*** Opening of SUPPLIED RECORDS ***
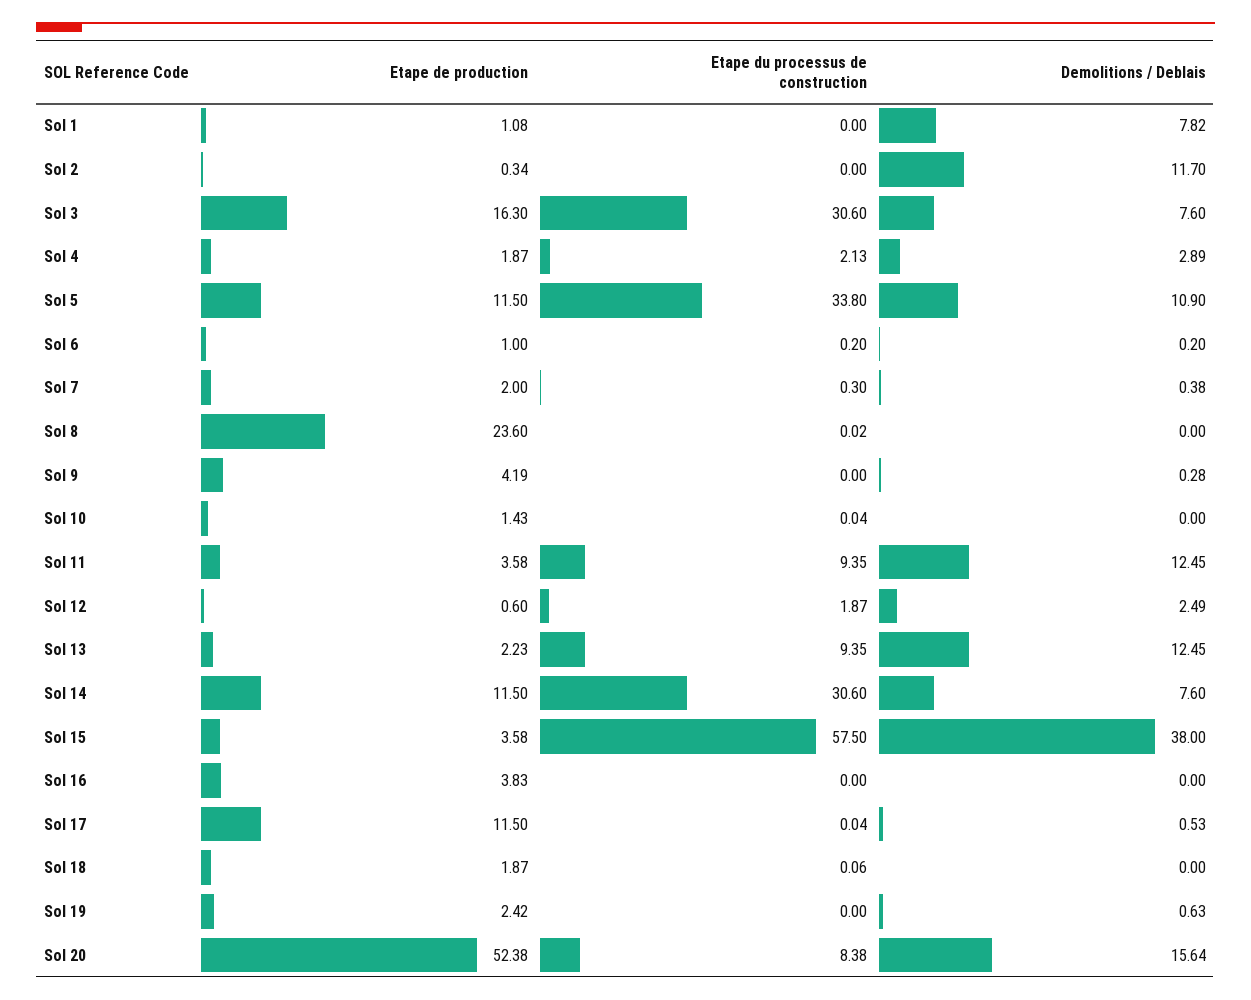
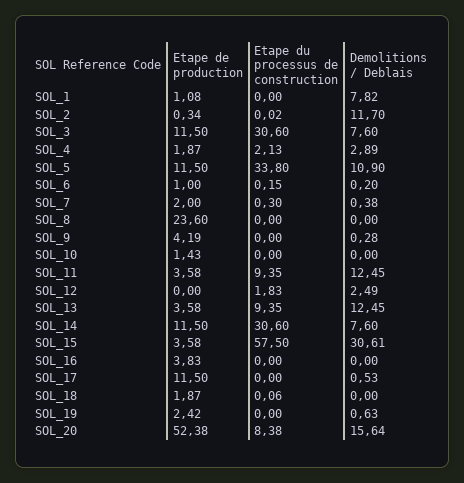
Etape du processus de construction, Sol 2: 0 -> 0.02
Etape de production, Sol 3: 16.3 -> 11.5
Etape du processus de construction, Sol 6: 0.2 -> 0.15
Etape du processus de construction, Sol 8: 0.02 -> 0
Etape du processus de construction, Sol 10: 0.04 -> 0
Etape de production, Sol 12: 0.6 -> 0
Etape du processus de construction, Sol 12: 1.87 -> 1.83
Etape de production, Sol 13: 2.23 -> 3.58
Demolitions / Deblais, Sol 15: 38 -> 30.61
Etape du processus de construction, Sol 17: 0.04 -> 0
*** Close of SUPPLIED RECORDS ***
*** Opening of SUPPLIED RECORDS ***
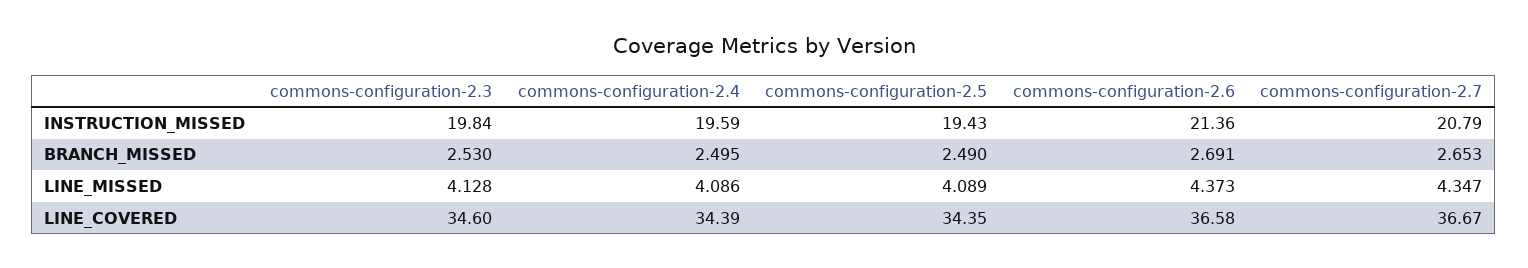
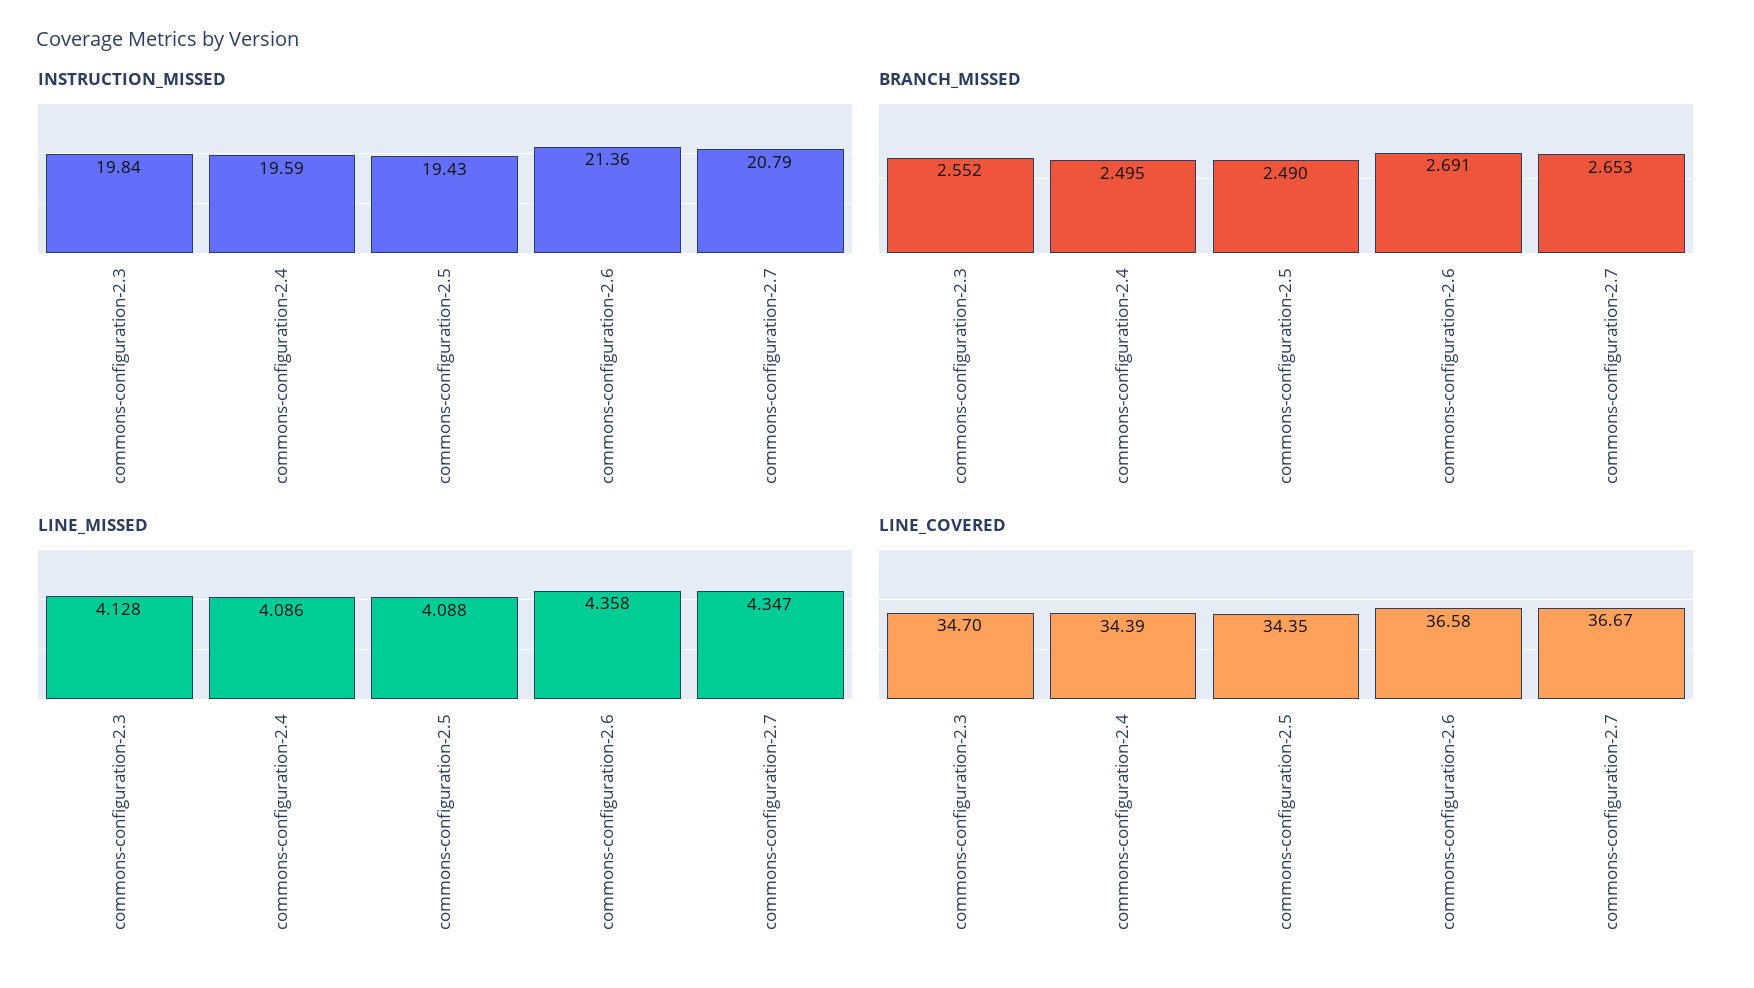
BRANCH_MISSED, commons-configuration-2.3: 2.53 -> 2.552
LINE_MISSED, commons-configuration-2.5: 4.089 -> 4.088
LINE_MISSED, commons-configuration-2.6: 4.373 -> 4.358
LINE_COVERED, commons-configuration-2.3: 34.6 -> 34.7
*** Close of SUPPLIED RECORDS ***
*** Opening of SUPPLIED RECORDS ***
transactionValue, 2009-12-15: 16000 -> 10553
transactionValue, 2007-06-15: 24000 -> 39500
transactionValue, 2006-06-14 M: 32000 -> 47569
*** Close of SUPPLIED RECORDS ***
WHAT YOU HAVE TO DO -
Reproduce, word for word and in full, only the lines above that start at the line with "transactionValue, 2007-06-15: 24000 -> 39500" and run through the line with "transactionValue, 2006-06-14 M: 32000", both ends included.

ANSWER TO THE EXERCISE -
transactionValue, 2007-06-15: 24000 -> 39500
transactionValue, 2006-06-14 M: 32000 -> 47569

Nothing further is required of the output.